• **Work to do**
Can you copy the passage of the Form 8-K filing below between "o            Written communications" and "(17 CFR 240.14d-2(b))", inclusive, word for word?

• **Text section**
_____

UNITED STATES

SECURITIES AND EXCHANGE COMMISSION

Washington, D.C. 20549

 

FORM 8-K

 

CURRENT REPORT

Pursuant to Section 13 or 15(d) of

the Securities Exchange Act of 1934

 

Date of Report (Date of earliest event reported)  December 22, 2010

 

Maui Land & Pineapple Company, Inc.

(Exact name of Registrant as Specified in Its Charter)

 

Hawaii

 

0-6510

 

99-0107542

(State or other jurisdiction

 

(Commission

 

(IRS Employer

of incorporation)

 

File Number)

 

Identification No)

 

870 Haliimaile Road, Makawao, Hawaii 96768

(Address of principal executive offices)

 

(808) 877-3351

(Registrant’s telephone number, including area code)

 

Not Applicable

(Former name or former address, if changed since last report)

 

Check the appropriate box below if the Form 8-K filing is intended to simultaneously satisfy the filing obligation of the registrant under any of the following provisions:

 

o            Written communications pursuant to Rule 425 under the Securities Act (17 CFR 230.425)

 

o            Soliciting material pursuant to Rule 14a-12 under the Exchange Act (17 CFR 240.14a-12)

 

o            Pre-commencement communications pursuant to Rule 14d-2(b) under the Exchange Act (17 CFR 240.14d-2(b))

 

o            Pre-commencement communications pursuant to Rule 13e-4(c) under the Exchange Act (17 CFR 240.13e-4(c))

 

 

 



 

Item 1.01                                             Entry into a Material Definitive Agreement.

 

On December 22, 2010, Maui Land & Pineapple Company, Inc. (the “Company”) entered into the following two agreements which extended the maturity dates and modified certain terms of its existing credit facilities with its principal lenders, Wells Fargo Bank, National Association (“Wells Fargo”) and American AgCredit, FLCA (“AgCredit”):

 

Second Modification Agreement and Waiver with Wells Fargo

 

The Second Modification Agreement and Waiver between the Company and Wells Fargo (the “Wells Fargo Second Modification”) amended the terms of a $30 million revolving line of credit agreement dated October 9, 2009 (as subsequently amended) between the Company and Wells Fargo. Significant terms of the Wells Fargo Second Modification are as follows:

 

·                  Extends the maturity date from March 1, 2011 to May 1, 2012.  Subject to the completion of appraisals showing appraised values of the real property pledged as collateral for the credit facility acceptable to Wells Fargo, the Company and Wells Fargo intend to enter into a Third Modification Agreement which will extend the maturity date to May 1, 2013.

 

·                  Reduces the amount available under the $30 million commitment to $25.0 million in revolving loans and $1.1 million in letters of credit.  Subject to receipt of the aforementioned appraisals, the Company and Wells Fargo intend to enter into a Third Modification Agreement that increases the commitment and availability under the credit facility to up to $35 million.

_____

• **Extracted data**
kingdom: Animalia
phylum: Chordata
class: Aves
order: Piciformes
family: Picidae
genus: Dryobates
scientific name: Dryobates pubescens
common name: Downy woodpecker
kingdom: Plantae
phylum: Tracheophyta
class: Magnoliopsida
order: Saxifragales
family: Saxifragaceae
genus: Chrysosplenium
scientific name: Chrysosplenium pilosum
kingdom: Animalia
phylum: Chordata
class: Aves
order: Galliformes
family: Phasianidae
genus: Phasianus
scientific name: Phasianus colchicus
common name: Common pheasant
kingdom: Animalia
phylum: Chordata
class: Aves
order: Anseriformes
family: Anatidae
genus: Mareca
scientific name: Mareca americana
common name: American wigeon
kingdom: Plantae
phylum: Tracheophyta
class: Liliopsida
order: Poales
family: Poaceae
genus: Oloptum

_____

• **Solution**
o            Written communications pursuant to Rule 425 under the Securities Act (17 CFR 230.425)

 

o            Soliciting material pursuant to Rule 14a-12 under the Exchange Act (17 CFR 240.14a-12)

 

o            Pre-commencement communications pursuant to Rule 14d-2(b) under the Exchange Act (17 CFR 240.14d-2(b))